SLOVAKIA is gradually losing the generation that lived through the Holocaust, according to Martin Bútora, one member of the research team that interviewed Slovak Jews who survived the deportations to the concentration camps during the Second World War.

SLOVAKIA is gradually losing the generation that lived through the Holocaust, according to Martin Bútora, one member of the research team that interviewed Slovak Jews who survived the deportations to the concentration camps during the Second World War.

In order to save the memories of survivors, the Milan Šimečka Foundation (NMŠ) in cooperation with the Holocaust Documentation Centre, prepared a documentary called We Saw It – The Voices of Those Who Survived, which is based on the narratives of Jewish people who experienced the Holocaust in ways often seen only in films.

Bútora added that they wanted to record these testimonies to “enable future generations in Slovakia to create their own picture of what really happened, since there will come a time when no living witnesses to the Holocaust remain”.

The documentary premiered on September 10, 2012, one day after Slovakia celebrated Holocaust Remembrance Day. At the beginning of the event the organisers prepared the images of the Jewish Code adopted by the government of the Slovak Republic on September 9, 1941.

Based on this code, the representatives of the Slovak Republic, established as a satellite of Nazi Germany in March 1939, gradually stripped Jews of their property, as well as their social and civil rights. The law even allowed the Republic to initiate deportations, which took place in two waves:
from March to October 1942, and from September 1944 to March 1945. During these two waves the country deported about 70,000 Jews.

The screening was accompanied by several members of the research team, including Bútora, Monika Vrzgulová, current head of the Holocaust Documentation Centre, as well as historian Eva Riečanská, ethnologist Peter Salner and his wife, political scientist Eva Salnerová.

They all spoke about why they contributed to the project, as well as the impact the work had had on them.

“[During the interviews] I realised the horrors those people had to go through and the trauma it left in them,” said Riečanská, adding that she also learned about the “boundless evil [that] racial hatred can cause”.

Peter Salner said that the interviews made him reassess many details of his life.

“I also learned one thing: terror and suffering really have various forms,” he said, adding that not only the people transported to labour and concentration camps, but also those who remained in hiding had to withstand enormous psychological pressure.

Compared to these experiences, our everyday problems seem insignificant, he said.
The interviewers said that sometimes it was difficult to conduct the interviews since the survivors were not used to recounting their own experiences.

They all agreed that it was emotionally exhausting to listen to all the stories that people told them.

A unique project

NMŠ and the Holocaust Documentation Centre started preparing the documentary in the 1990s.

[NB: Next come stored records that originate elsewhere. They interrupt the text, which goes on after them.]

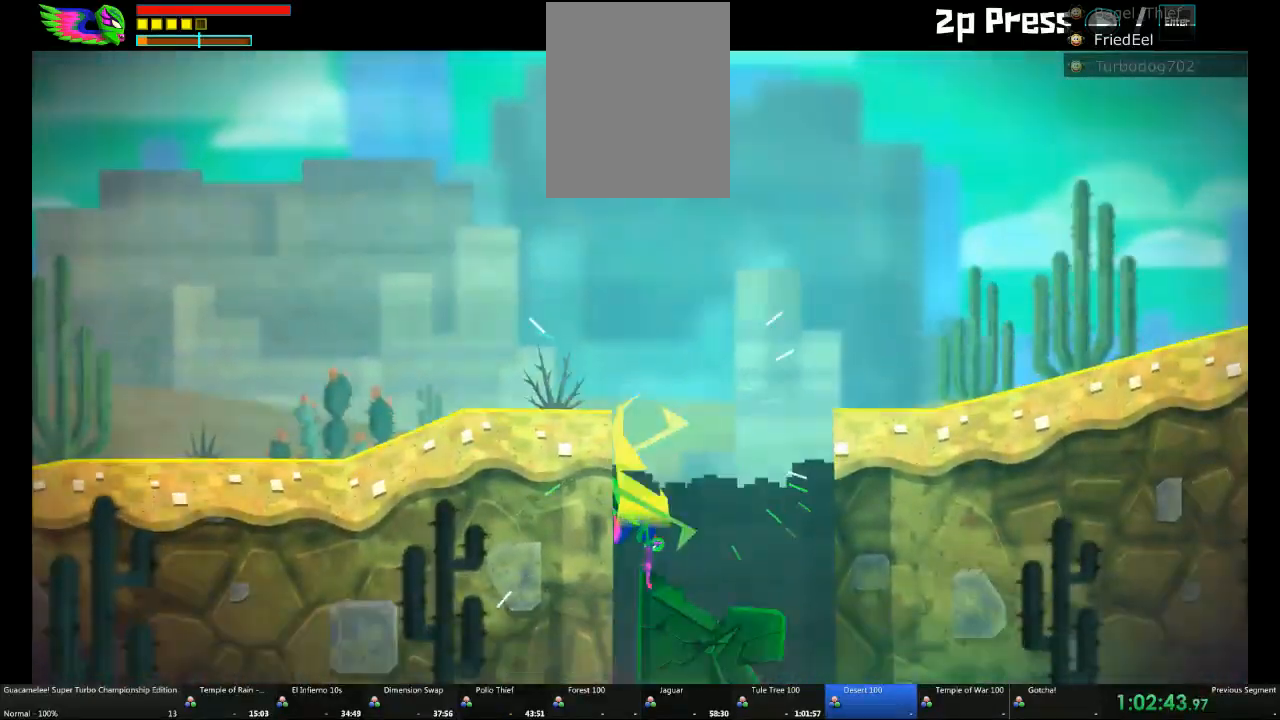
{"buttons": ["L1"], "left_stick": "down", "right_stick": "center", "events": [[400, "L1", "down"]]}
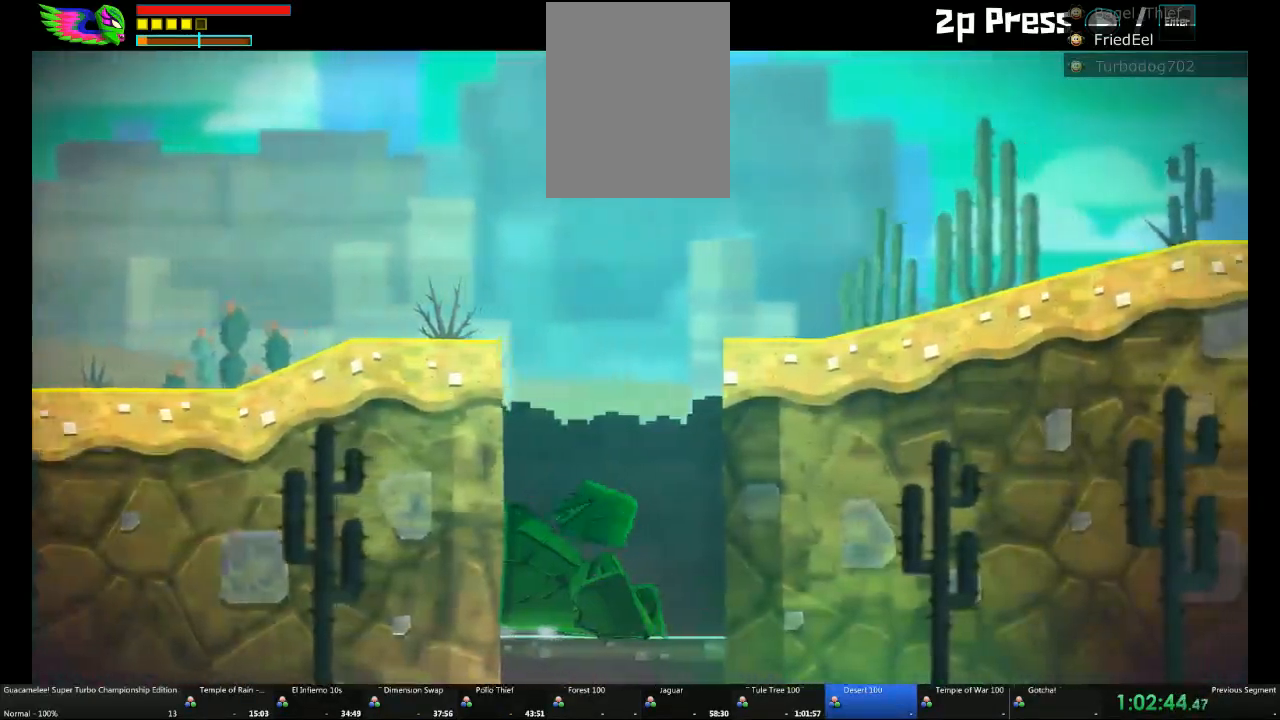
{"buttons": [], "left_stick": "left", "right_stick": "center", "events": [[33, "L1", "up"], [150, "left_stick", "right"], [400, "left_stick", "left"]]}
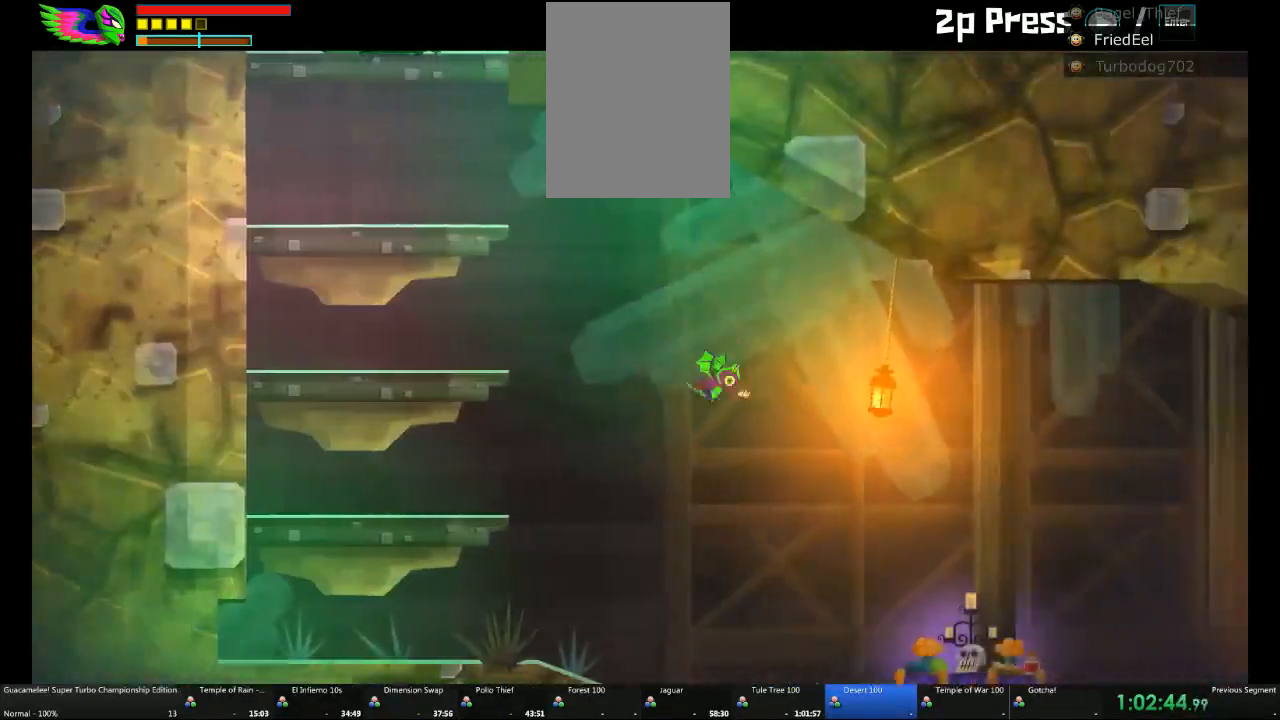
{"buttons": [], "left_stick": "left", "right_stick": "center", "events": []}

It became part of the international project Oral History – The Destiny of Those Who Survived, financed by Yale University, Vrzgulová told an audience during the premiere.

The method used in this project is a special approach that obtains information from “live sources”, i.e. people who experienced “big history” through their own personal “small history”, according to the NMŠ webpage.

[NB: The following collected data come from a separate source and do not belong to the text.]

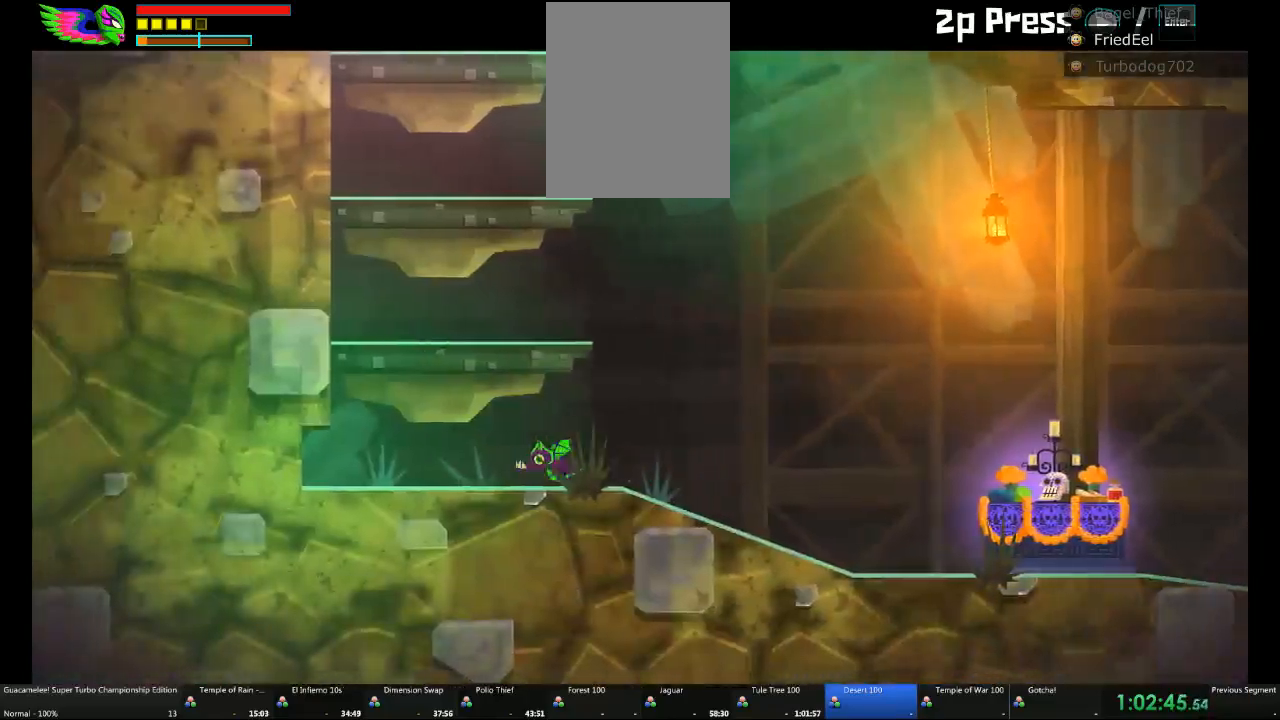
{"buttons": [], "left_stick": "left", "right_stick": "center", "events": []}
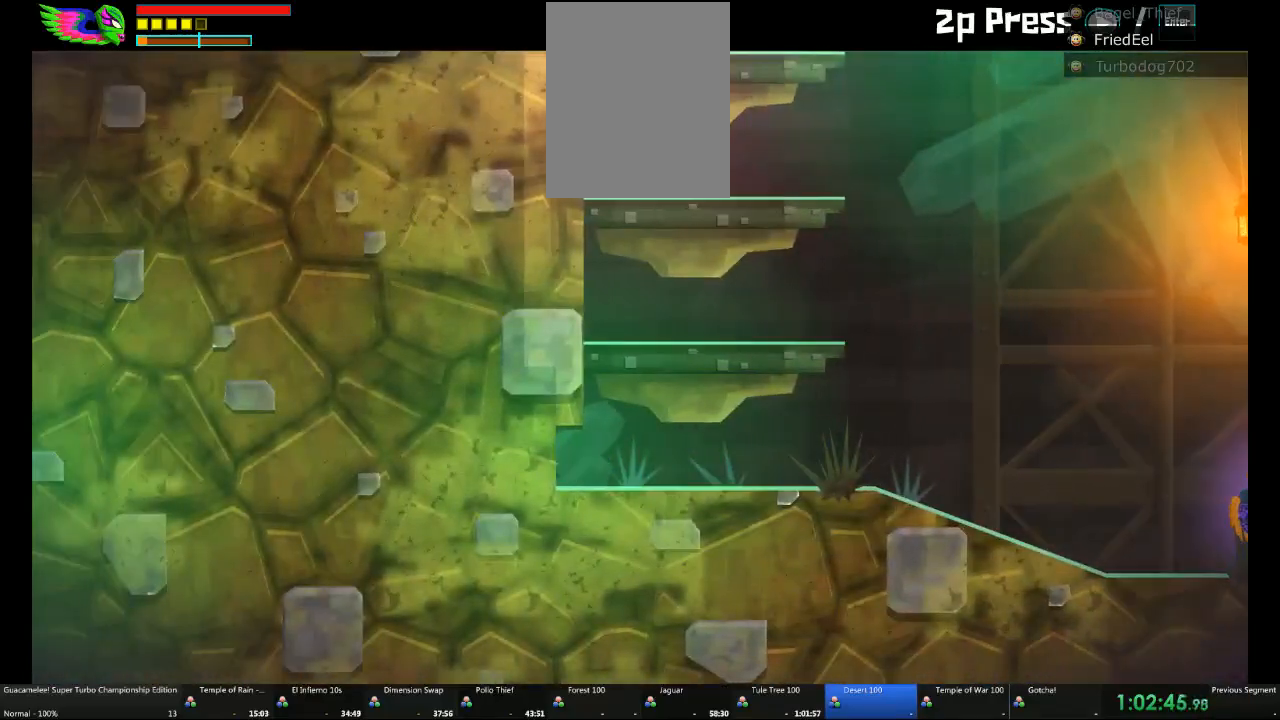
{"buttons": [], "left_stick": "left", "right_stick": "center", "events": []}
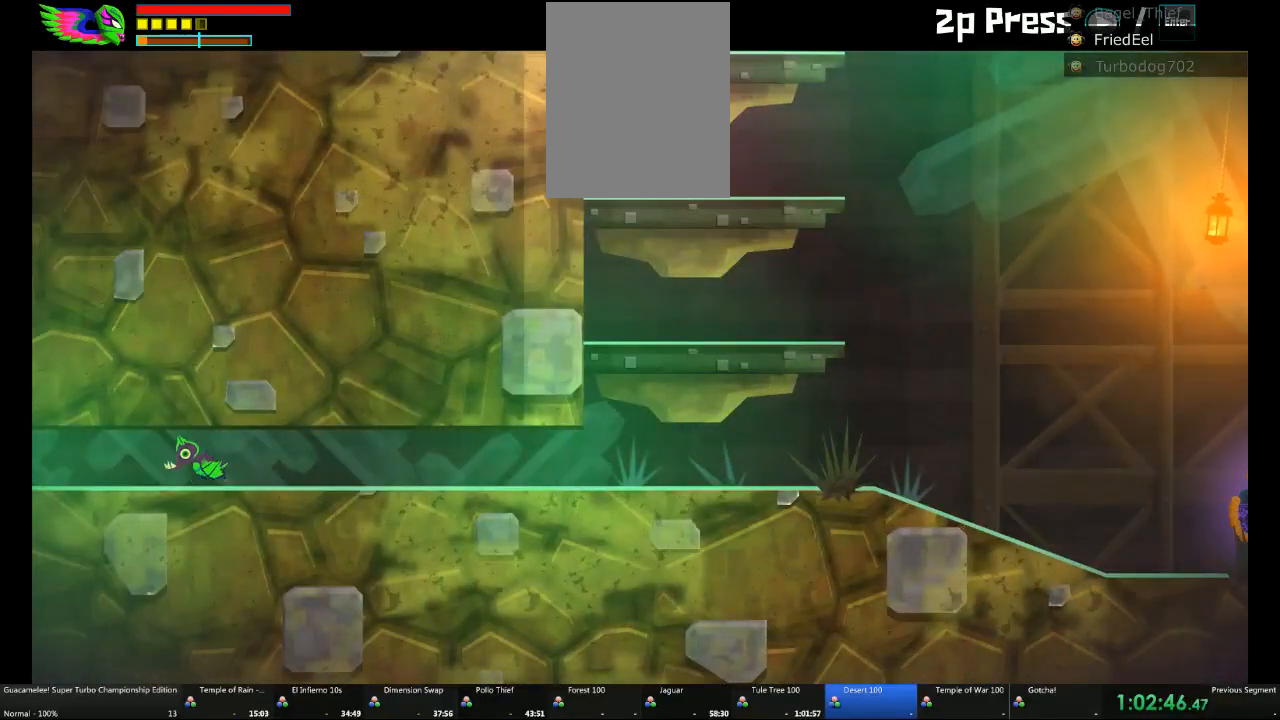
{"buttons": [], "left_stick": "left", "right_stick": "center", "events": []}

This means that the researchers do not only try to provide the official version of the events that occurred, but they also try to make it more personal and show it through the stories of people who actually lived through the events.

The documentary was digitalised last year, said Peter Leponi, a project manager at the Milan Šimečka Foundation, during the premiere.

Thanks to this improvement it can now serve as additional education material for schools.

The documentary is divided into six sections, starting with the pre-war years, after the establishment of the Slovak Republic through the declaration of war, followed by the Jewish Code, the deportations and life in the concentration camps, and concluding with the liberation and the survivors’ return home.

British Ambassador to Slovakia Susannah Montgomery, who also attended the premiere, praised the work the researchers had done. During the Second World War many people did not even know what was happening to the Jews until the Allied armies liberated the concentration camps.

During her speech she stressed that people should never forget this chapter of history in order that it is not repeated.

“It is important that the voices [of the Holocaust victims who survived] should be heard,” Montgomery said.